* **EXTRACT PROVIDED**
■ ■ ■ ■
Why not Bacon?

Although Oxford appears to be in the lead today, the first candidate, Francis Bacon, is still hanging in in a highly-visible second place, promoted by leading voices like Shakespearean actor-director Mark Rylance.  This is largely due to the fact, ignored by many Oxfordians, that so much of the most important authorship research of the past hundred years has been done by Baconians.  They gave the question its first big push in the mid-19th century; not only to reveal the Stratford cover story for what it is––or rather, isn’t––they were also the first to make the argument that the same mind that created the Shakespeare canon created the Robert Greene canon, plus a number of other works  now seen as Shakespeare’s juvenilia.  Baconians were the first to argue that Francis Bacon was responsible for the Spenser and Nashe canons.  They were wrong about Shakespeare (most of their research took place before Looney), but they were right about almost everything else.
■ ■ ■ ■
* **PROVIDED RECORDS**
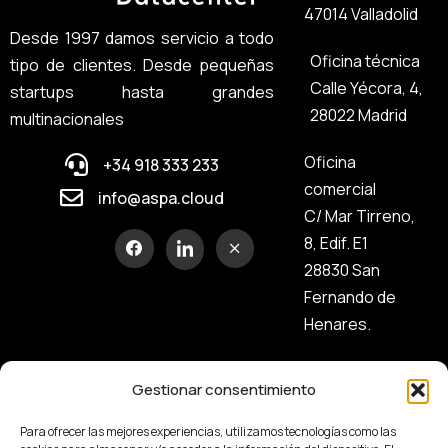
47014 Valladolid
Desde 1997 damos servicio a todo
Oficina técnica
tipo de clientes. Desde pequeñas
Calle Yécora, 4,
startups hasta grandes
28022 Madrid
multinacionales
Oficina
+34 918 333 233
comercial
info@aspa.cloud
C/ Mar Tirreno,
8, Edif. E1
28830 San
Fernando de
Henares.
Gestionar consentimiento
Para ofrecer las mejores experiencias, utilizamos tecnologías como las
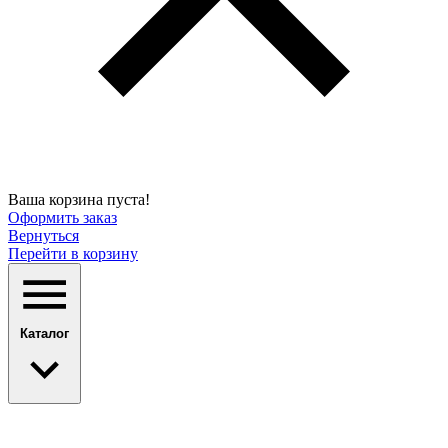
Ваша корзина пуста!
Оформить заказ
Вернуться
Перейти в корзину
Каталог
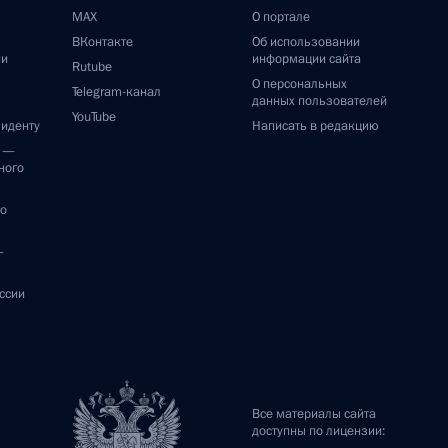
MAX
О портале
ВКонтакте
Об использовании
ии
информации сайта
Rutube
О персональных
Telegram-канал
данных пользователей
YouTube
зиденту
Написать в редакцию
и —
ного
по
—
ссии
Все материалы сайта
доступны по лицензии:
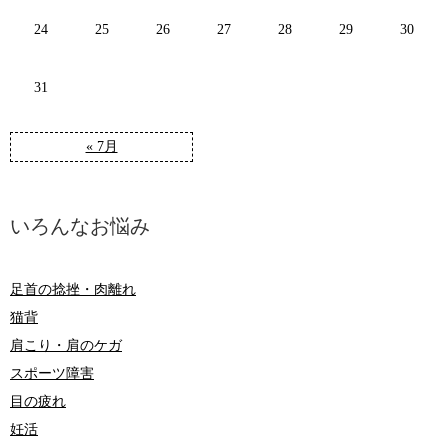
24
25
26
27
28
29
30
31
« 7月
いろんなお悩み
足首の捻挫・肉離れ
猫背
肩こり・肩のケガ
スポーツ障害
目の疲れ
妊活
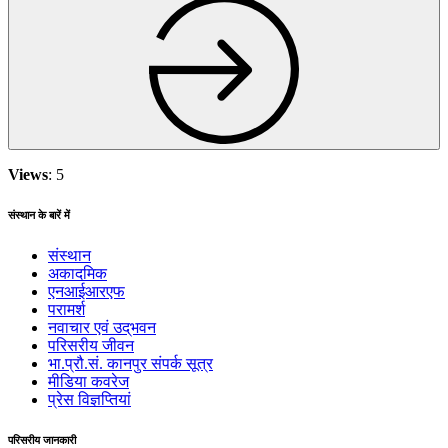
Views
: 5
संस्थान के बारें में
संस्थान
अकादमिक
एनआईआरएफ
परामर्श
नवाचार एवं उद्‌‌भवन
परिसरीय जीवन
भा.प्रौ.सं. कानपुर संपर्क सूत्र
मीडिया कवरेज
प्रेस विज्ञप्तियां
परिसरीय जानकारी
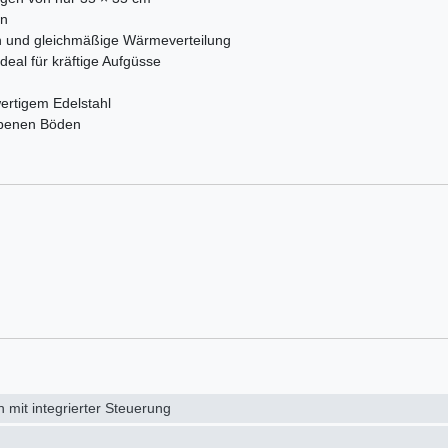
en
ten und gleichmäßige Wärmeverteilung
deal für kräftige Aufgüsse
ertigem Edelstahl
nebenen Böden
 mit integrierter Steuerung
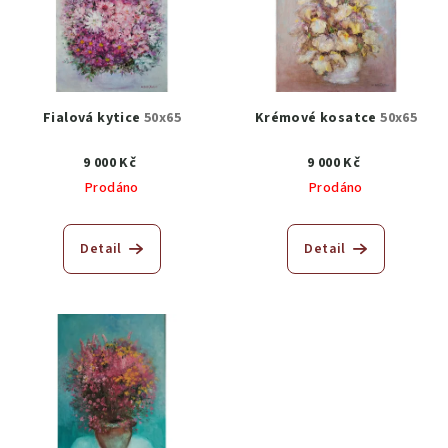
Fialová kytice
50x65
Krémové kosatce
50x65
9 000 Kč
9 000 Kč
Prodáno
Prodáno
Detail
Detail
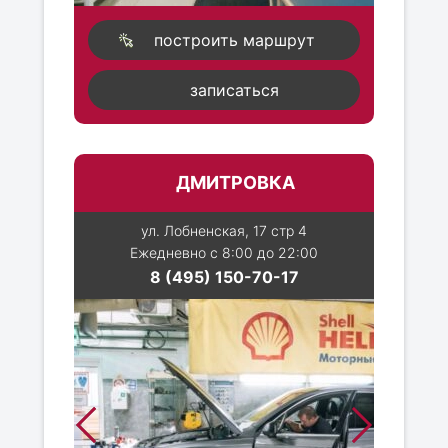
построить маршрут
записаться
ДМИТРОВКА
ул. Лобненская, 17 стр 4
Ежедневно с 8:00 до 22:00
8 (495) 150-70-17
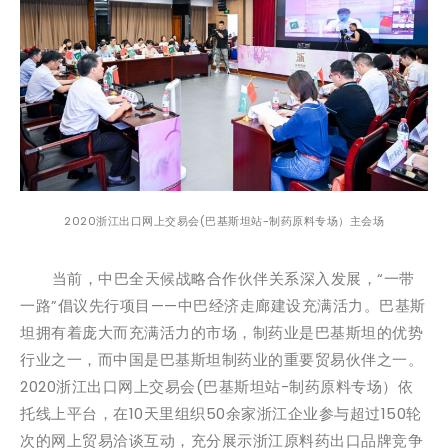
2020浙江出口网上交易会(巴基斯坦站-制药原料专场）主会场
当前，中巴全天候战略合作伙伴关系深入发展，“一带
一路”倡议先行项目——中巴经济走廊建设充满活力。巴基斯
坦拥有着庞大而充满活力的市场，制药业是巴基斯坦的优势
行业之一，而中国是巴基斯坦制药业的重要贸易伙伴之一。
2020浙江出口网上交易会(巴基斯坦站-制药原料专场）依
托线上平台，在10天里组织50余家浙江企业参与超过150轮
次的网上贸易洽谈互动，充分展示浙江原料药出口品牌竞争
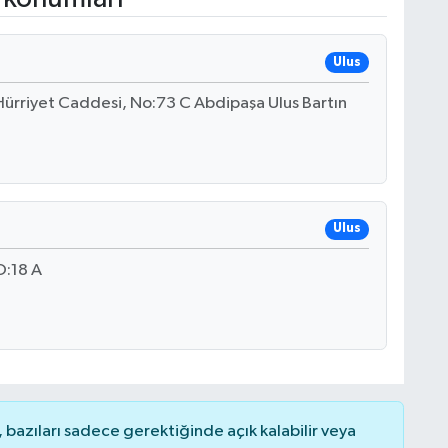
Ulus
Hürriyet Caddesi, No:73 C Abdipaşa Ulus Bartın
Ulus
O:18 A
bazıları sadece gerektiğinde açık kalabilir veya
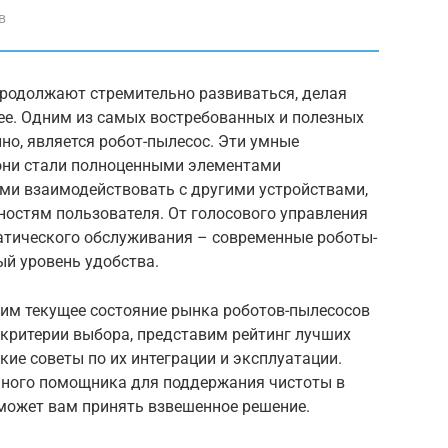
в
продолжают стремительно развиваться, делая
е. Одним из самых востребованных и полезных
но, является робот-пылесос. Эти умные
они стали полноценными элементами
ми взаимодействовать с другими устройствами,
ностям пользователя. От голосового управления
атического обслуживания – современные роботы-
й уровень удобства.
рим текущее состояние рынка роботов-пылесосов
критерии выбора, представим рейтинг лучших
кие советы по их интеграции и эксплуатации.
ьного помощника для поддержания чистоты в
может вам принять взвешенное решение.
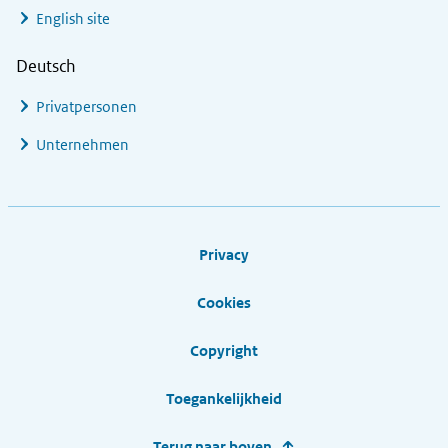
English site
Deutsch
Privatpersonen
Unternehmen
Footer links
Privacy
Cookies
Copyright
Toegankelijkheid
Terug naar boven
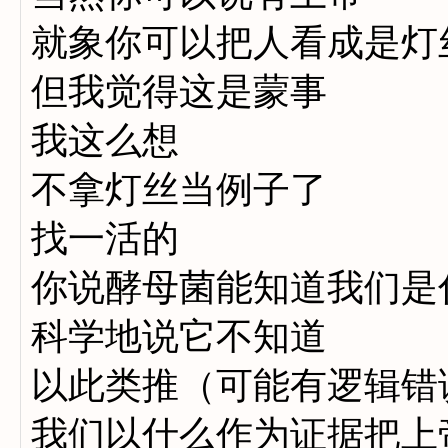
就象你可以把人看成是灯
但我觉得这是蒙事
我这么想
不拿灯丝当例子了
找一活的
你说酵母菌能知道我们是
科学地说它不知道
以此类推（可能有逻辑错
我们以什么作为证据把上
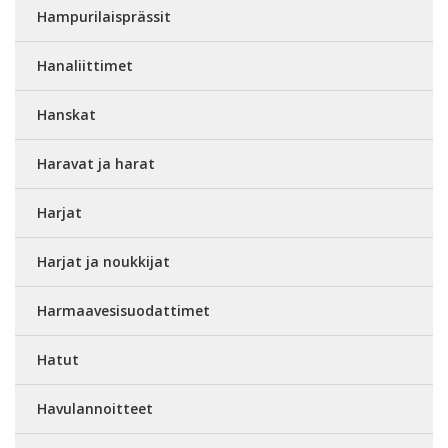
Hampurilaisprässit
Hanaliittimet
Hanskat
Haravat ja harat
Harjat
Harjat ja noukkijat
Harmaavesisuodattimet
Hatut
Havulannoitteet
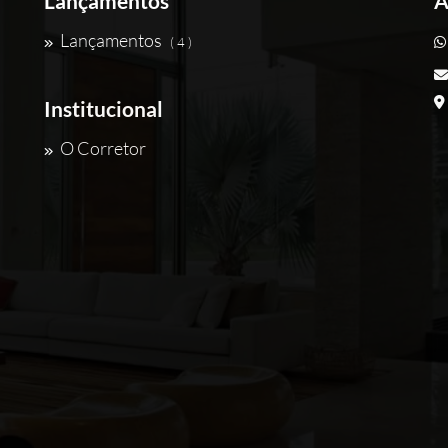
Lançamentos
A
Lançamentos
( 4 )
Institucional
O Corretor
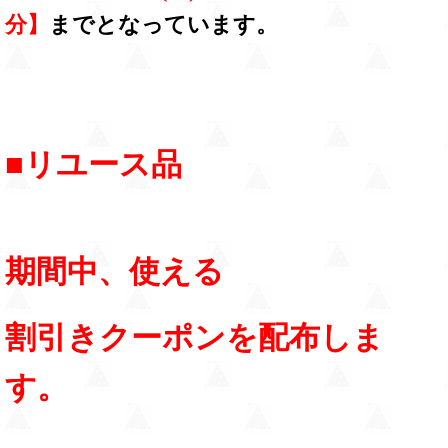
分】
までとなっています。
■リユース品
期間中、使える
割引きクーポンを配布しま
す。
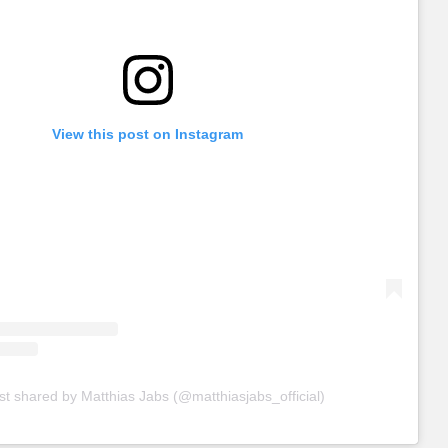
View this post on Instagram
st shared by Matthias Jabs (@matthiasjabs_official)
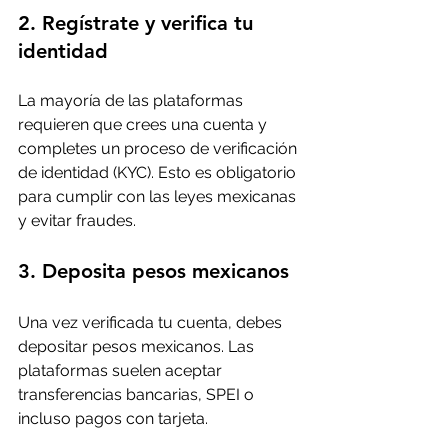
2. Regístrate y verifica tu 
identidad
La mayoría de las plataformas 
requieren que crees una cuenta y 
completes un proceso de verificación 
de identidad (KYC). Esto es obligatorio 
para cumplir con las leyes mexicanas 
y evitar fraudes.
3. Deposita pesos mexicanos
Una vez verificada tu cuenta, debes 
depositar pesos mexicanos. Las 
plataformas suelen aceptar 
transferencias bancarias, SPEI o 
incluso pagos con tarjeta.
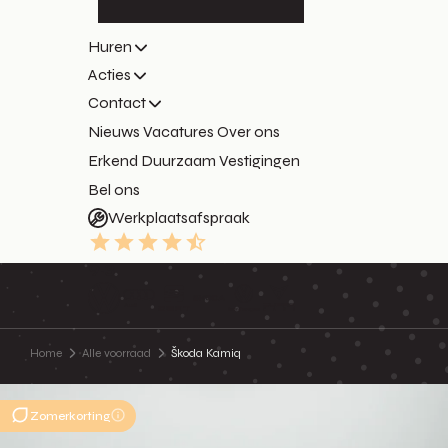
Huren
Acties
Contact
Nieuws
Vacatures
Over ons
Erkend Duurzaam
Vestigingen
Bel ons
Werkplaatsafspraak
9.3
Home
Alle voorraad
Škoda Kamiq
Zomerkorting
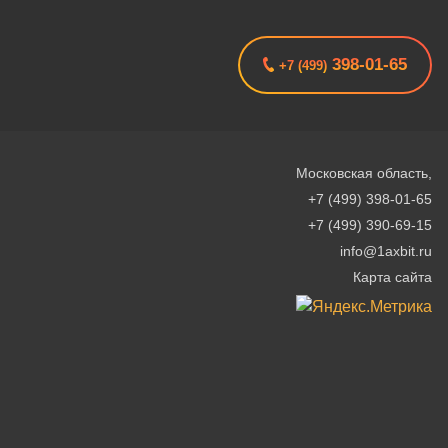
398-01-65
+7 (499)
Московская область
,
+7 (499) 398-01-65
+7 (499) 390-69-15
info@1axbit.ru
Карта сайта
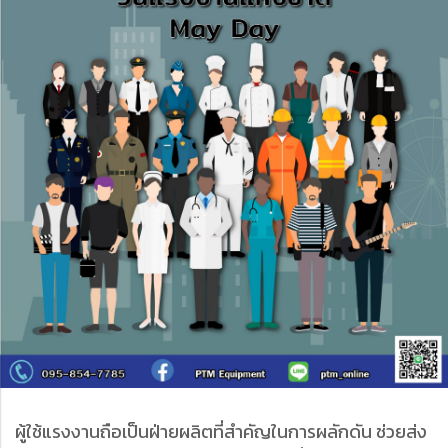
ผู้ใช้แรงงานถือเป็นฝ่ายผลิตที่สำคัญในการผลักดัน ช่วยส่ง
■ ■ ■ ■
* **WHAT YOU HAVE TO DO**
Please name the leading voice who promotes Francis Bacon, according to the passage on Bacon.

* **EXERCISE OUTPUT**
Shakespearean actor-director Mark Rylance.